While the specificity of each of these tests is high at the time of birth, their sensitivity (the ability to accurately detect HIV) can be as low at 55% for the PCR and 25% for the HIV RNA.

However, by the time the newborn reaches three months, the accuracy of the tests generally approaches 100%.

In specific circumstances, HIV antibody tests can be used in children between the ages of six and 18 months to definitively exclude HIV infection. However, they should not be used to confirm HIV infection due to concerns about residual maternal antibodies.

Confirmation of an HIV infection should be based on two positive test results taken from separate blood samples.

By contrast, negative tests are considered definitive based either on

  • two or more negative virologic tests taken ages one month and four months, or;
  • two negative antibody tests taken from separate blood samples in children over the age of six months.

In children over the age of 18 months, standard adult HIV testing guidelines apply.

Testing Infants Up to Six Months of Age  

Because of the limitation of the tests at the time of birth, HIV-exposed infants are generally tested at 14 to 21 days, then one to two months, and finally four to six months.

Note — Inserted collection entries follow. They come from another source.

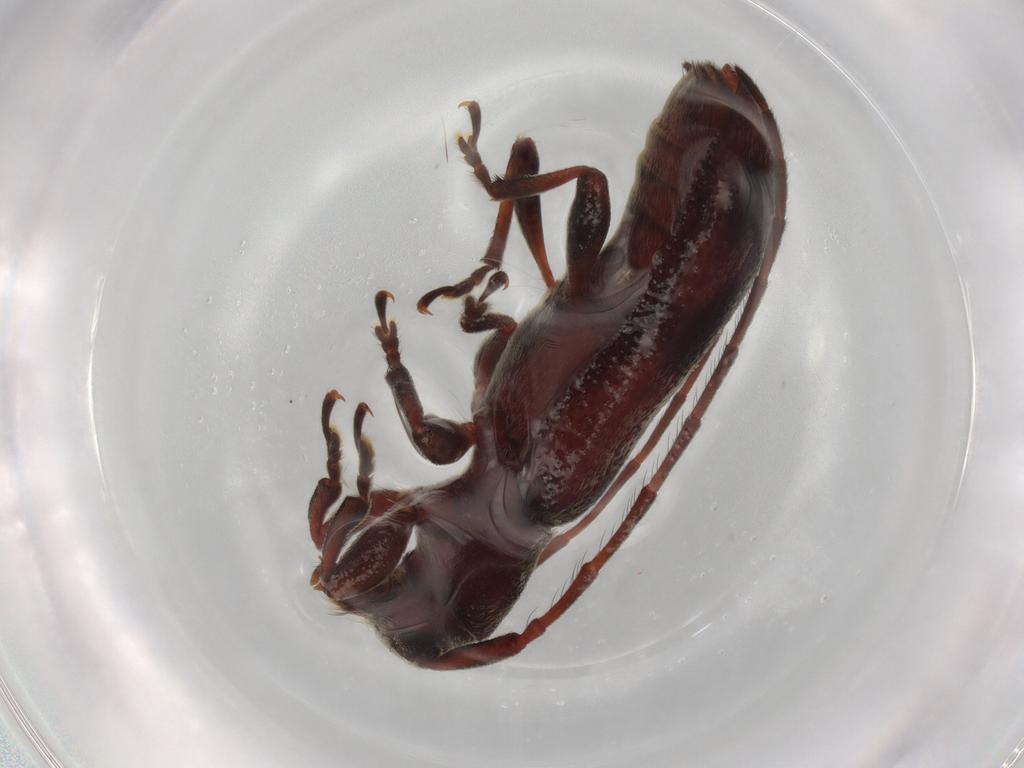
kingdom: Animalia
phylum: Arthropoda
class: Insecta
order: Coleoptera
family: Cerambycidae
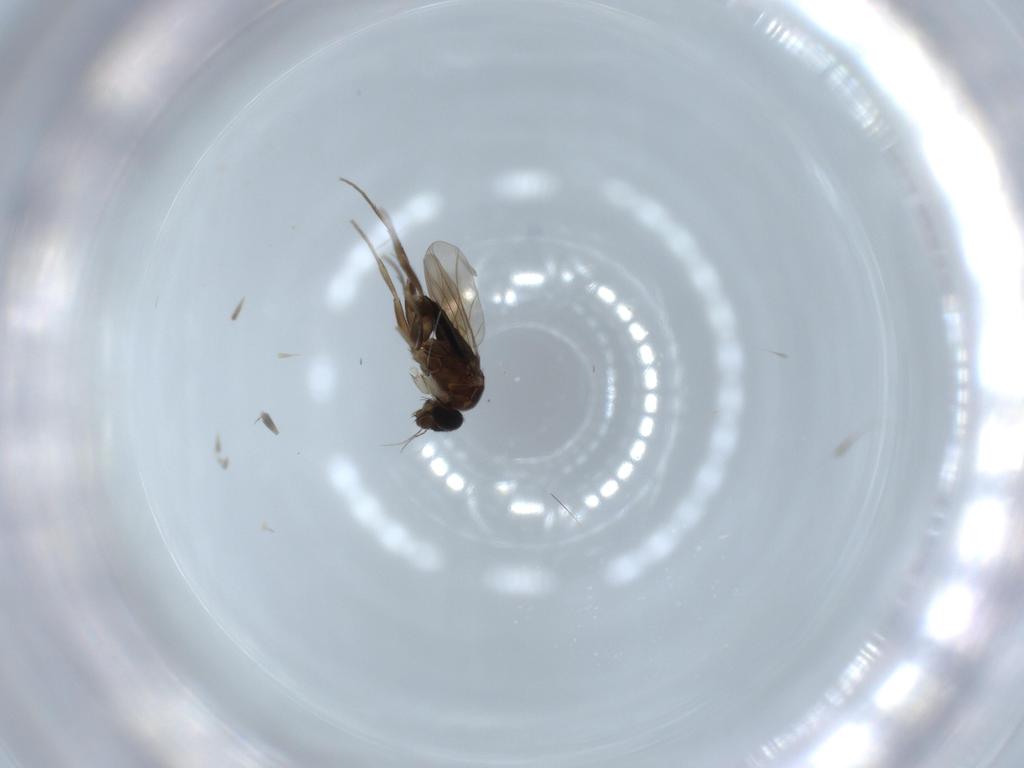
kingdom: Animalia
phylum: Arthropoda
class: Insecta
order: Diptera
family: Phoridae
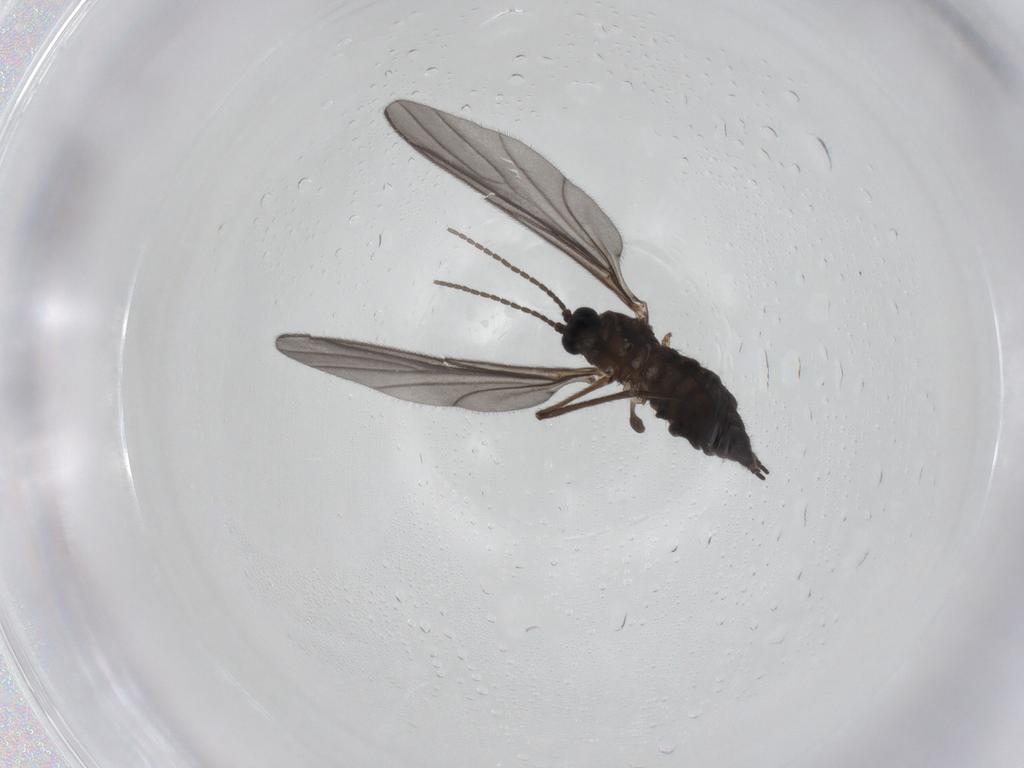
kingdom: Animalia
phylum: Arthropoda
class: Insecta
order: Diptera
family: Sciaridae
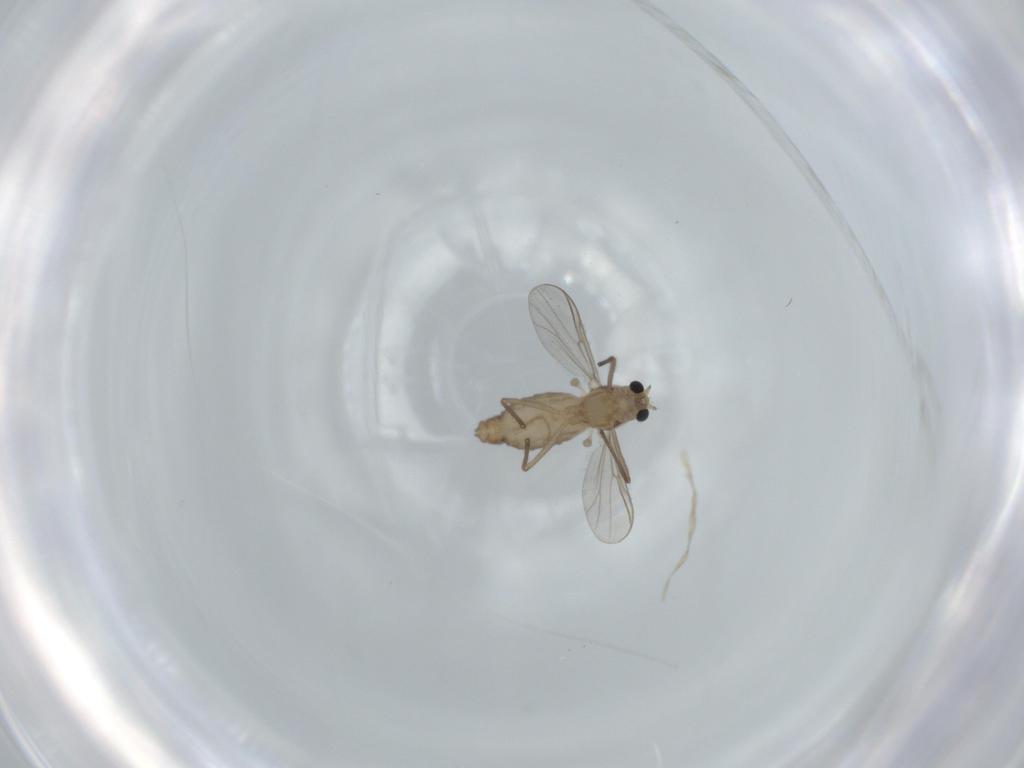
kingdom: Animalia
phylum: Arthropoda
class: Insecta
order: Diptera
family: Chironomidae
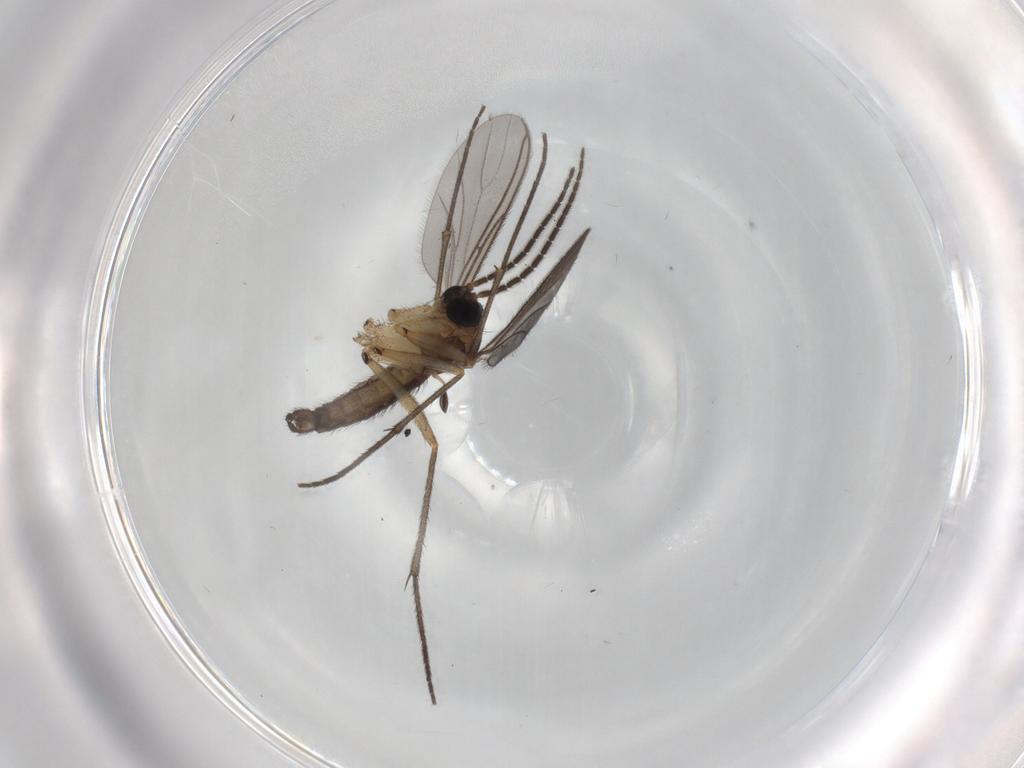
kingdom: Animalia
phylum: Arthropoda
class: Insecta
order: Diptera
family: Sciaridae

By week two, the sensitivity of the tests rapidly improve. If a positive result in shown at 14 to 21 days, doctors will immediately perform a second confirmatory test. If positive, doctors would initiate full-time antiretroviral therapy for children age 12 months or less. For children over the age of 12, initiation will be determined based on the child’s clinical condition and CD4/viral load values.

However, if the test is negative after 14 to 21 days, a second test would be performed two to six weeks after terminating prophylactic therapy. A second negative test at this stage would indicate that the child is presumptively uninfected. A second negative at four to six months would be considered a definitive negative diagnosis.

Testing Children Between the Ages of Six and 18 Months

Antibody testing can be used in children over the age of six months up to the age of 18 months. Generally speaking, two negative antibody tests at six to 12 months are enough to be considered definitive. However, some doctors prefer to test at between 12 to 18 months to ensure that all maternal antibodies have disappeared.

Further testing may be indicated in special circumstances, as with children who are breastfed or in whom lingering maternal antibodies are suspected. (One study showed that up to 14% of children have residual HIV antibodies 24 months after birth.)

Testing High-Risk Infants at Birth

Infants considered at high risk of infection (for example, in mothers who have not taken antiretroviral therapy during pregnancy or who present with an acute infection) may be tested at birth since the likelihood of infection is far greater. Of this group, between 30% and 40% of infections can be confirmed at 48 hours after birth. In such instances, prophylactic therapy would be stopped and full-time therapy would be initiated.

Sources:

U.S. Department of Health and Human Services (DHHS). "Guidelines for the Use of Antiretroviral Agents in Pediatric HIV Infection: Diagnosis of HIV Infection in Infants and Children." Rockville, Maryland; updated February 12, 2014; accessed April 14, 2014.

Gutierrez, M; Ludwig, D.; Khan, S.; et al. "Has highly active antiretroviral therapy increased the time to seroreversion in HIV exposed but uninfected children?" Clinical Infectious Diseases. November 2012; 55(9):1255-1261.